# Ferrets new outdoor enclosure.



## noushka05 (Mar 28, 2008)

My hubby completed it a few weeks ago & the evil weasels are loving it Its about 8x4ft & made of strong weld mesh so very secure. We love sitting in the garden & watching them play - they are SO entertaining lol


----------



## Babyshoes (Jul 1, 2016)

Great work on that! They do look like they're having fun...


----------



## noushka05 (Mar 28, 2008)

Thank you. We've just got to finish the big indoor enclosure to make it a bit more interesting for them & then we're pretty much done.


----------



## Frolicking Ferrets (Mar 1, 2016)

Looks great! 
Very similar to mine but I think mine is a little bigger or the same size but different in measurements, lol I can't remember.
Looks like they're enjoying their new house


----------



## ForestWomble (May 2, 2013)

Can I move in?


----------



## DogsGoneRoaming (Nov 4, 2016)

Looks fab. Ive always wanted ferrets.


----------



## noushka05 (Mar 28, 2008)

Frolicking Ferrets said:


> Looks great!
> Very similar to mine but I think mine is a little bigger or the same size but different in measurements, lol I can't remember.
> Looks like they're enjoying their new house


Aw thank you. They do seem happy with it - but then, ferrets generally seem happy full stop, don't they lol



Animallover26 said:


> Can I move in?


I think theres room for a little one



DogsGoneRoaming said:


> Looks fab. Ive always wanted ferrets.


Thank you x If you do eventually get some, I don't think you'd regret it. They are awesome little animals. I've only had them since april & they really have made a big mark on all of us


----------



## Sled dog hotel (Aug 11, 2010)

Very nice, you could let it out as a holiday let Noush its that good Love the photos especially the one with the 4 curled up in the hammock. Evil weasles did make me laugh too.


----------



## noushka05 (Mar 28, 2008)

Sled dog hotel said:


> Very nice, you could let it out as a holiday let Noush its that good Love the photos especially the one with the 4 curled up in the hammock. Evil weasles did make me laugh too.

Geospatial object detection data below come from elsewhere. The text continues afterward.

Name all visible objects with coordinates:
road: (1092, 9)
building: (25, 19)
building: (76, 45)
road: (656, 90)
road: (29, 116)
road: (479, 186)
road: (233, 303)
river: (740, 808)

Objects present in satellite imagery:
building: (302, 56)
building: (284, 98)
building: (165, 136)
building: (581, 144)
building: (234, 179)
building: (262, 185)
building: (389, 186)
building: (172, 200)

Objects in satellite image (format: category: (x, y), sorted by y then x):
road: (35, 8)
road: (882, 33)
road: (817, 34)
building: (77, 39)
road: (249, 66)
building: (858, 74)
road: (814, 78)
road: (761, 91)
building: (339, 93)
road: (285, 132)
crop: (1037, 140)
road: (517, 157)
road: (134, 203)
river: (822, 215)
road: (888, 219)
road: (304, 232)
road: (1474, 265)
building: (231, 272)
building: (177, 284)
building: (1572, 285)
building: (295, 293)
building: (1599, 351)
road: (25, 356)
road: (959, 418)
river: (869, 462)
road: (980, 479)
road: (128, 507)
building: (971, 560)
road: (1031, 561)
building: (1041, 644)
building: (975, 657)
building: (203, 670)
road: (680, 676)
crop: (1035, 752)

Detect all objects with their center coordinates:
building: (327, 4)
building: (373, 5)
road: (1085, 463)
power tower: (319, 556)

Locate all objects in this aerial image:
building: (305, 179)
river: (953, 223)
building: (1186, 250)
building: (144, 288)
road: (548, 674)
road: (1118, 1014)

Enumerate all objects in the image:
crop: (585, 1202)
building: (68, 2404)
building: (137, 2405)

LOL Thank you! I'll tell my hubby that, he'll be very proud He worked so hard on it (although I did most of the painting! lol) I love it when they all snuggle up together like that. These four seem to thrive on companionship, whether its playing with each other or sleeping together. Evil weasels is our affectionate name for them

(by the way I had a lovely message from HH yesterday June  )


----------